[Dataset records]
↓

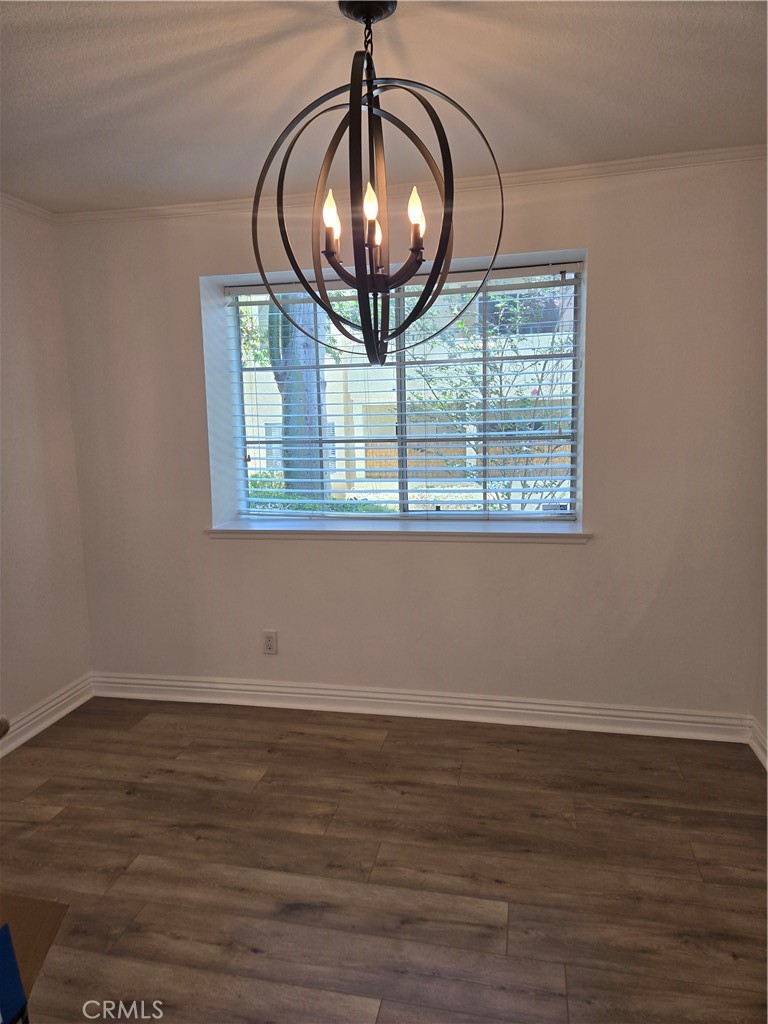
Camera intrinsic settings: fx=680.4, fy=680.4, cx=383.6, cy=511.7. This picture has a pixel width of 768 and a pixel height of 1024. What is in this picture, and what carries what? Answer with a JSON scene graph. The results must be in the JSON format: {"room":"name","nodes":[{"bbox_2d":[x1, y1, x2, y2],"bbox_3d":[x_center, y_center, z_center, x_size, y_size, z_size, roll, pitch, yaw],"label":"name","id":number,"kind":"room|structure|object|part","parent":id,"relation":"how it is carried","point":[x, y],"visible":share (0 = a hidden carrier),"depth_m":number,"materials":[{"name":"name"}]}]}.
{"room":"dining room","nodes":[
{"label":"dining room","id":0,"kind":"room"},
{"bbox_2d":[0,198,92,741],"bbox_3d":[-2.131,0.073,1.368,0.167,2.452,4.568,1,8,12],"label":"left wall","id":1,"kind":"structure","parent":0,"point":[17,388],"depth_m":3.20,"materials":[{"name":"white paint"}]},
{"bbox_2d":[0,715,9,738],"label":"door knob","id":2,"kind":"object","parent":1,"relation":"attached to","point":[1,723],"visible":0.97,"depth_m":1.43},
{"bbox_2d":[0,192,56,224],"bbox_3d":[-2.002,-1.127,1.389,0.052,0.058,4.058,1,8,12],"label":"crown molding","id":3,"kind":"structure","parent":1,"relation":"attached to","point":[26,207],"depth_m":3.10,"materials":[{"name":"white paint"}]},
{"bbox_2d":[0,674,93,756],"bbox_3d":[-1.968,1.197,1.667,0.022,0.118,4.009,1,8,12],"label":"baseboard","id":4,"kind":"structure","parent":1,"relation":"attached to","point":[66,710],"depth_m":3.24,"materials":[{"name":"white paint"}]},
{"bbox_2d":[0,694,767,1023],"bbox_3d":[-0.387,1.354,1.115,3.851,0.102,5.033,1,8,12],"label":"floor","id":5,"kind":"structure","parent":0,"point":[342,749],"depth_m":2.18,"materials":[{"name":"brown wood"}]},
{"bbox_2d":[0,895,67,1019],"bbox_3d":[-0.938,1.078,1.346,0.464,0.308,0.481,1,8,12],"label":"cardboard sheet","id":6,"kind":"object","parent":5,"relation":"on","point":[55,906],"visible":0.8,"depth_m":1.50,"materials":[{"name":"brown cardboard"}]},
{"bbox_2d":[0,924,28,1023],"bbox_3d":[-0.772,0.861,1.164,0.257,0.113,0.267,1,8,12],"label":"blue box","id":7,"kind":"object","parent":6,"relation":"on","point":[17,986],"visible":0.99,"depth_m":1.22,"materials":[{"name":"blue"}]},
{"bbox_2d":[0,0,767,213],"bbox_3d":[-0.382,-1.181,0.866,3.921,0.119,4.851,1,8,12],"label":"ceiling","id":8,"kind":"structure","parent":0,"point":[526,147],"depth_m":2.08,"materials":[{"name":"white paint"}]},
{"bbox_2d":[249,0,503,367],"bbox_3d":[-0.020,-0.799,1.712,0.598,0.880,0.592,1,8,12],"label":"chandelier","id":9,"kind":"object","parent":8,"relation":"hanging from","point":[370,22],"visible":1,"depth_m":1.68,"materials":[{"name":"black metal"}]},
{"bbox_3d":[-0.128,-0.722,1.628,0.043,0.086,0.044,1,8,12],"label":"bulb","id":10,"kind":"part","parent":9,"relation":"part of","materials":[{"name":"white glass"}]},
{"bbox_3d":[-0.033,-0.707,1.557,0.038,0.077,0.039,1,8,12],"label":"bulb","id":11,"kind":"part","parent":9,"relation":"part of","materials":[{"name":"white glass"}]},
{"bbox_3d":[-0.020,-0.703,1.704,0.038,0.073,0.040,1,8,12],"label":"bulb","id":12,"kind":"part","parent":9,"relation":"part of","materials":[{"name":"white glass"}]},
{"bbox_3d":[0.072,-0.706,1.581,0.042,0.088,0.043,1,8,12],"label":"bulb","id":13,"kind":"part","parent":9,"relation":"part of","materials":[{"name":"white glass"}]},
{"bbox_2d":[52,158,767,724],"bbox_3d":[0.081,-0.247,3.255,3.496,2.450,0.261,1,8,12],"label":"back wall","id":14,"kind":"structure","parent":0,"point":[604,244],"depth_m":3.07,"materials":[{"name":"paint"}]},
{"bbox_2d":[262,630,277,654],"bbox_3d":[-0.570,0.647,3.388,0.072,0.118,0.009,1,8,12],"label":"electrical outlet","id":15,"kind":"object","parent":14,"relation":"attached to","point":[269,637],"visible":0.99,"depth_m":3.39,"materials":[{"name":"white plastic"}]},
{"bbox_2d":[205,517,590,543],"bbox_3d":[0.041,0.085,3.264,1.824,0.048,0.285,1,8,12],"label":"window sill","id":16,"kind":"structure","parent":14,"relation":"attached to","point":[551,532],"depth_m":3.18,"materials":[{"name":"white paint"}]},
{"bbox_2d":[220,260,583,522],"bbox_3d":[0.068,-0.548,3.354,1.701,1.191,0.086,1,8,12],"label":"window","id":17,"kind":"structure","parent":14,"relation":"in","point":[237,356],"depth_m":3.33,"materials":[{"name":"clear glass"}]},
{"bbox_2d":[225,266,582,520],"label":"window blinds","id":18,"kind":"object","parent":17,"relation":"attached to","point":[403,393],"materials":[{"name":"white plastic"}]},
{"bbox_2d":[53,145,767,225],"bbox_3d":[0.076,-1.392,2.882,3.317,0.051,0.104,1,8,12],"label":"crown molding","id":19,"kind":"structure","parent":14,"relation":"attached to","point":[642,160],"depth_m":2.88,"materials":[{"name":"white paint"}]},
{"bbox_2d":[91,671,749,742],"bbox_3d":[0.018,0.925,3.292,3.205,0.118,0.020,1,8,12],"label":"baseboard","id":20,"kind":"structure","parent":14,"relation":"attached to","point":[366,700],"depth_m":3.23,"materials":[{"name":"white paint"}]},
{"bbox_2d":[755,542,767,769],"bbox_3d":[1.245,0.088,0.929,0.171,2.410,4.028,1,8,12],"label":"right wall","id":21,"kind":"structure","parent":0,"point":[766,723],"depth_m":2.83,"materials":[{"name":"paint"}]},
{"bbox_2d":[748,716,767,770],"bbox_3d":[1.172,1.207,1.097,0.022,0.118,3.831,1,8,12],"label":"baseboard","id":22,"kind":"structure","parent":21,"relation":"attached to","point":[762,756],"depth_m":2.81,"materials":[{"name":"white paint"}]},
{"label":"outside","id":23,"kind":"structure","parent":0,"visible":0},
{"label":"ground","id":24,"kind":"structure","parent":23,"visible":0},
{"bbox_2d":[267,297,326,497],"bbox_3d":[-0.970,-2.577,7.046,1.059,6.331,0.685,1,8,12],"label":"tree trunk","id":25,"kind":"object","parent":24,"relation":"on","point":[298,373],"visible":0.29,"depth_m":7.12,"materials":[{"name":"plant"}]},
{"bbox_2d":[245,472,389,513],"bbox_3d":[-1.243,0.076,8.118,3.419,1.056,1.099,1,8,12],"label":"hedge","id":26,"kind":"object","parent":24,"relation":"on","point":[252,485],"visible":0.14,"depth_m":7.83,"materials":[{"name":"green plant"}]},
{"bbox_2d":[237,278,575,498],"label":"building","id":27,"kind":"structure","parent":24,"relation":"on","point":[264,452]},
{"bbox_2d":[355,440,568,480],"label":"wooden fence","id":28,"kind":"object","parent":24,"relation":"on","point":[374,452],"visible":0.25,"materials":[{"name":"brown wood"}]},
{"bbox_2d":[408,280,573,513],"bbox_3d":[1.342,-0.949,6.306,2.544,3.266,2.271,1,8,12],"label":"tree","id":29,"kind":"object","parent":24,"relation":"on","point":[490,368],"visible":0.49,"depth_m":6.16,"materials":[{"name":"green plant"}]}
]}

↑

About this exercise: Copy out all the data exactly; skip the pictures.

Problem solution:
Camera intrinsic settings: fx=680.4, fy=680.4, cx=383.6, cy=511.7. This picture has a pixel width of 768 and a pixel height of 1024. What is in this picture, and what carries what? Answer with a JSON scene graph. The results must be in the JSON format: {"room":"name","nodes":[{"bbox_2d":[x1, y1, x2, y2],"bbox_3d":[x_center, y_center, z_center, x_size, y_size, z_size, roll, pitch, yaw],"label":"name","id":number,"kind":"room|structure|object|part","parent":id,"relation":"how it is carried","point":[x, y],"visible":share (0 = a hidden carrier),"depth_m":number,"materials":[{"name":"name"}]}]}.
{"room":"dining room","nodes":[
{"label":"dining room","id":0,"kind":"room"},
{"bbox_2d":[0,198,92,741],"bbox_3d":[-2.131,0.073,1.368,0.167,2.452,4.568,1,8,12],"label":"left wall","id":1,"kind":"structure","parent":0,"point":[17,388],"depth_m":3.20,"materials":[{"name":"white paint"}]},
{"bbox_2d":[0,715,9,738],"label":"door knob","id":2,"kind":"object","parent":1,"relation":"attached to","point":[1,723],"visible":0.97,"depth_m":1.43},
{"bbox_2d":[0,192,56,224],"bbox_3d":[-2.002,-1.127,1.389,0.052,0.058,4.058,1,8,12],"label":"crown molding","id":3,"kind":"structure","parent":1,"relation":"attached to","point":[26,207],"depth_m":3.10,"materials":[{"name":"white paint"}]},
{"bbox_2d":[0,674,93,756],"bbox_3d":[-1.968,1.197,1.667,0.022,0.118,4.009,1,8,12],"label":"baseboard","id":4,"kind":"structure","parent":1,"relation":"attached to","point":[66,710],"depth_m":3.24,"materials":[{"name":"white paint"}]},
{"bbox_2d":[0,694,767,1023],"bbox_3d":[-0.387,1.354,1.115,3.851,0.102,5.033,1,8,12],"label":"floor","id":5,"kind":"structure","parent":0,"point":[342,749],"depth_m":2.18,"materials":[{"name":"brown wood"}]},
{"bbox_2d":[0,895,67,1019],"bbox_3d":[-0.938,1.078,1.346,0.464,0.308,0.481,1,8,12],"label":"cardboard sheet","id":6,"kind":"object","parent":5,"relation":"on","point":[55,906],"visible":0.8,"depth_m":1.50,"materials":[{"name":"brown cardboard"}]},
{"bbox_2d":[0,924,28,1023],"bbox_3d":[-0.772,0.861,1.164,0.257,0.113,0.267,1,8,12],"label":"blue box","id":7,"kind":"object","parent":6,"relation":"on","point":[17,986],"visible":0.99,"depth_m":1.22,"materials":[{"name":"blue"}]},
{"bbox_2d":[0,0,767,213],"bbox_3d":[-0.382,-1.181,0.866,3.921,0.119,4.851,1,8,12],"label":"ceiling","id":8,"kind":"structure","parent":0,"point":[526,147],"depth_m":2.08,"materials":[{"name":"white paint"}]},
{"bbox_2d":[249,0,503,367],"bbox_3d":[-0.020,-0.799,1.712,0.598,0.880,0.592,1,8,12],"label":"chandelier","id":9,"kind":"object","parent":8,"relation":"hanging from","point":[370,22],"visible":1,"depth_m":1.68,"materials":[{"name":"black metal"}]},
{"bbox_3d":[-0.128,-0.722,1.628,0.043,0.086,0.044,1,8,12],"label":"bulb","id":10,"kind":"part","parent":9,"relation":"part of","materials":[{"name":"white glass"}]},
{"bbox_3d":[-0.033,-0.707,1.557,0.038,0.077,0.039,1,8,12],"label":"bulb","id":11,"kind":"part","parent":9,"relation":"part of","materials":[{"name":"white glass"}]},
{"bbox_3d":[-0.020,-0.703,1.704,0.038,0.073,0.040,1,8,12],"label":"bulb","id":12,"kind":"part","parent":9,"relation":"part of","materials":[{"name":"white glass"}]},
{"bbox_3d":[0.072,-0.706,1.581,0.042,0.088,0.043,1,8,12],"label":"bulb","id":13,"kind":"part","parent":9,"relation":"part of","materials":[{"name":"white glass"}]},
{"bbox_2d":[52,158,767,724],"bbox_3d":[0.081,-0.247,3.255,3.496,2.450,0.261,1,8,12],"label":"back wall","id":14,"kind":"structure","parent":0,"point":[604,244],"depth_m":3.07,"materials":[{"name":"paint"}]},
{"bbox_2d":[262,630,277,654],"bbox_3d":[-0.570,0.647,3.388,0.072,0.118,0.009,1,8,12],"label":"electrical outlet","id":15,"kind":"object","parent":14,"relation":"attached to","point":[269,637],"visible":0.99,"depth_m":3.39,"materials":[{"name":"white plastic"}]},
{"bbox_2d":[205,517,590,543],"bbox_3d":[0.041,0.085,3.264,1.824,0.048,0.285,1,8,12],"label":"window sill","id":16,"kind":"structure","parent":14,"relation":"attached to","point":[551,532],"depth_m":3.18,"materials":[{"name":"white paint"}]},
{"bbox_2d":[220,260,583,522],"bbox_3d":[0.068,-0.548,3.354,1.701,1.191,0.086,1,8,12],"label":"window","id":17,"kind":"structure","parent":14,"relation":"in","point":[237,356],"depth_m":3.33,"materials":[{"name":"clear glass"}]},
{"bbox_2d":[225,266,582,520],"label":"window blinds","id":18,"kind":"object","parent":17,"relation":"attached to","point":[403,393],"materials":[{"name":"white plastic"}]},
{"bbox_2d":[53,145,767,225],"bbox_3d":[0.076,-1.392,2.882,3.317,0.051,0.104,1,8,12],"label":"crown molding","id":19,"kind":"structure","parent":14,"relation":"attached to","point":[642,160],"depth_m":2.88,"materials":[{"name":"white paint"}]},
{"bbox_2d":[91,671,749,742],"bbox_3d":[0.018,0.925,3.292,3.205,0.118,0.020,1,8,12],"label":"baseboard","id":20,"kind":"structure","parent":14,"relation":"attached to","point":[366,700],"depth_m":3.23,"materials":[{"name":"white paint"}]},
{"bbox_2d":[755,542,767,769],"bbox_3d":[1.245,0.088,0.929,0.171,2.410,4.028,1,8,12],"label":"right wall","id":21,"kind":"structure","parent":0,"point":[766,723],"depth_m":2.83,"materials":[{"name":"paint"}]},
{"bbox_2d":[748,716,767,770],"bbox_3d":[1.172,1.207,1.097,0.022,0.118,3.831,1,8,12],"label":"baseboard","id":22,"kind":"structure","parent":21,"relation":"attached to","point":[762,756],"depth_m":2.81,"materials":[{"name":"white paint"}]},
{"label":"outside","id":23,"kind":"structure","parent":0,"visible":0},
{"label":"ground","id":24,"kind":"structure","parent":23,"visible":0},
{"bbox_2d":[267,297,326,497],"bbox_3d":[-0.970,-2.577,7.046,1.059,6.331,0.685,1,8,12],"label":"tree trunk","id":25,"kind":"object","parent":24,"relation":"on","point":[298,373],"visible":0.29,"depth_m":7.12,"materials":[{"name":"plant"}]},
{"bbox_2d":[245,472,389,513],"bbox_3d":[-1.243,0.076,8.118,3.419,1.056,1.099,1,8,12],"label":"hedge","id":26,"kind":"object","parent":24,"relation":"on","point":[252,485],"visible":0.14,"depth_m":7.83,"materials":[{"name":"green plant"}]},
{"bbox_2d":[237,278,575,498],"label":"building","id":27,"kind":"structure","parent":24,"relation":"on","point":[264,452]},
{"bbox_2d":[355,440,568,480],"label":"wooden fence","id":28,"kind":"object","parent":24,"relation":"on","point":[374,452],"visible":0.25,"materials":[{"name":"brown wood"}]},
{"bbox_2d":[408,280,573,513],"bbox_3d":[1.342,-0.949,6.306,2.544,3.266,2.271,1,8,12],"label":"tree","id":29,"kind":"object","parent":24,"relation":"on","point":[490,368],"visible":0.49,"depth_m":6.16,"materials":[{"name":"green plant"}]}
]}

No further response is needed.